### What is expected
Put each line of text in the material below into a JSON list of strings, one string per line, skipping blank lines and leaving the pictures out.

### Data listing
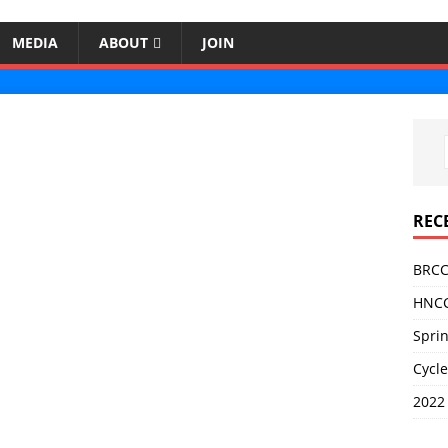
MEDIA
ABOUT
JOIN
REC
BRCC
HNCC
Sprin
Cycle
2022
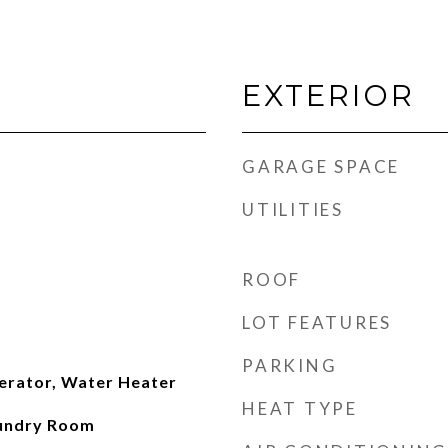
EXTERIOR
GARAGE SPACE
UTILITIES
ROOF
LOT FEATURES
PARKING
erator, Water Heater
HEAT TYPE
aundry Room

### Reply to the task
[
  "MEDIA",
  "ABOUT",
  "JOIN",
  "REC",
  "BRCC",
  "HNCC",
  "Sprin",
  "Cycle",
  "2022",
  "EXTERIOR",
  "GARAGE SPACE",
  "UTILITIES",
  "ROOF",
  "LOT FEATURES",
  "PARKING",
  "erator, Water Heater",
  "HEAT TYPE",
  "aundry Room"
]